Wednesday, October 10, 2012

Bullying can be solved

Bullying is getting a lot of attention these days.  Yet, it isn't any closer to being solved than it was back when I got bullied in school.

Government schools are, of course, the main breeding grounds for bullying.  Even the bullying that goes on elsewhere generally has its roots in those abusive institutions of indoctrination and submission.  In the government schools, the bullies and the victims learn their roles and hone them.  They each play a part that they can't seem to break out of.  Some people keep playing these roles their whole lives.  That's awful!

As I have pointed out in several online comments, you can't end bullying by punishing the victims when they finally strike back.  No, the victims need to be encouraged to fight back, and as long as their actions are truly in self-defense (and it isn't hard to determine, if you are honest about it), there must be no punishment whatsoever.  I'm not a fan of punishment, anyway, feeling that the "market approach" works better even here.

Instead, "solutions" are suggested that make the problem worse.  The main "solution" for bullying that is touted by the touchy-feelie crowd is to run tell an "authority".  In other words, an even bigger bully.  There is no responsibility here.  It comes down to "my bully is bigger than you are".  Nothing is solved; nothing is learned- other than helplessness and dependency.  Not a good choice.

And then people are surprised when this doesn't solve anything.

You are the only person who will always be present when you are attacked.  It doesn't matter if you have a big bully who can come to your aid- he will not always be there, and he may not always have your best interest at heart anyway.

You.  Whether you are bullied or not- whether you overcome the bullies or not, it is up to you.  It is a choice you will make.  To bully or not.  To let the bullies continue to bully you or not.

In high school I had one tormentor who could never just let me pass.  He hadn't actually touched me, although he did threaten to frequently.  I dreaded seeing him.  I was a peaceful person- a little odd, perhaps- but I had no desire to fight back.  I thought it was wrong.  I thought I could just keep ignoring him and maybe he'd grow tired and leave me alone.

Then one day circumstances were different.

I had had a bad day.  I can't remember particularly what had gone wrong, if anything.  I was leaving the school and the tormentor started his routine.  But this time, for some reason, I had no inhibitions about dealing with him.  I dropped my books on the ground, wheeled around, grabbed him by the collar, lifted his feet off the ground, and shook him like a rag doll.  I told him that if he ever said that to me again I would kill him.  And, at that moment, I was serious.

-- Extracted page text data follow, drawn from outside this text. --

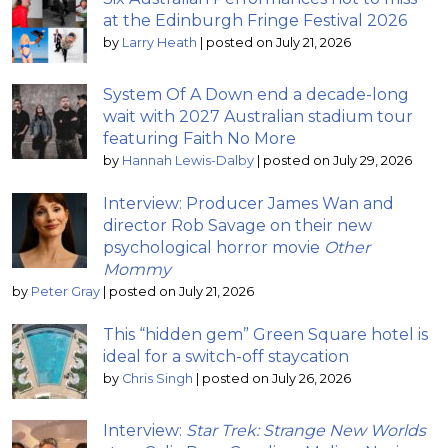
at the Edinburgh Fringe Festival 2026
by
Larry Heath
|
posted on July 21, 2026
System Of A Down end a decade-long
wait with 2027 Australian stadium tour
featuring Faith No More
by
Hannah Lewis-Dalby
|
posted on July 29, 2026
Interview: Producer James Wan and
director Rob Savage on their new
psychological horror movie
Other
Mommy
by
Peter Gray
|
posted on July 21, 2026
This “hidden gem” Green Square hotel is
ideal for a switch-off staycation
by
Chris Singh
|
posted on July 26, 2026
Interview:
Star Trek: Strange New Worlds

(Now, he hadn't initiated force.  I was probably wrong to touch him at this point.  I accept my failure.)

I set him down, turned around, picked up my books, and continued on my way.  Behind me I could hear him daring me to come back and fight him.  I felt no need.

He never said another nasty thing to me.  He never came back for revenge.  He was polite to me from that day forward.  Years later a mutual friend told me that this guy had told him how much he respected me for not turning around and fighting him.

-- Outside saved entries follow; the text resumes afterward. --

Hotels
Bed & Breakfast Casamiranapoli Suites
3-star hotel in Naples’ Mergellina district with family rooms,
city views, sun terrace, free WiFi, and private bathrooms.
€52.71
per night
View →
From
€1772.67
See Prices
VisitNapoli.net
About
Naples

I didn't ever have any more problems with any bullies after that.  Did word get around, or did I no longer behave like a victim?  I don't know.

(Years before this incident I had tried to fight back against a group of bullies who were initiating force and stealing from me, and the outcome was vastly different- I was punished,along with the bullies, because I fought back.  I wonder, did those "authorities" who punished me for that first scuffle cause me to put up with more years of torment?  Probably.  Punishing the victims of bullying for fighting back is evil.)

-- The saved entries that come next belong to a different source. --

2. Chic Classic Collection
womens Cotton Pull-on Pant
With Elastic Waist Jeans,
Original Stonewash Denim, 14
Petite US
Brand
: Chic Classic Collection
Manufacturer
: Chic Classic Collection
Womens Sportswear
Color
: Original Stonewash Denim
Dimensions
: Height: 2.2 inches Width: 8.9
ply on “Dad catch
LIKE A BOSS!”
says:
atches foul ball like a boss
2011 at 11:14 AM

This may or may not be related, but...

It was around the time of my successful bully encounter- probably a year or so later- that I stopped having any nightmares, too.  I had a dream where a guy had broken into the house to kill me and my sisters, and I beat the intruder to death with a baseball bat.  Quite a mess.

For a few months after that a bad dream would start while I slept, but would stop being bad because I would kill the monster/attacker and turn the dream around.  Then the nightmares just faded away, and I haven't had any dreams like that in decades.

I don't know what changed inside me.  But I do know that standing up to the bully was the first change- and it was not a mainly internal change.  The internal change came after.

I do believe that standing up to bullies, whoever they may be, is the right way to solve bullying.  In the long run, it will probably help the bullies just as much as it will help the bullied.  It must be miserable being trapped in that role.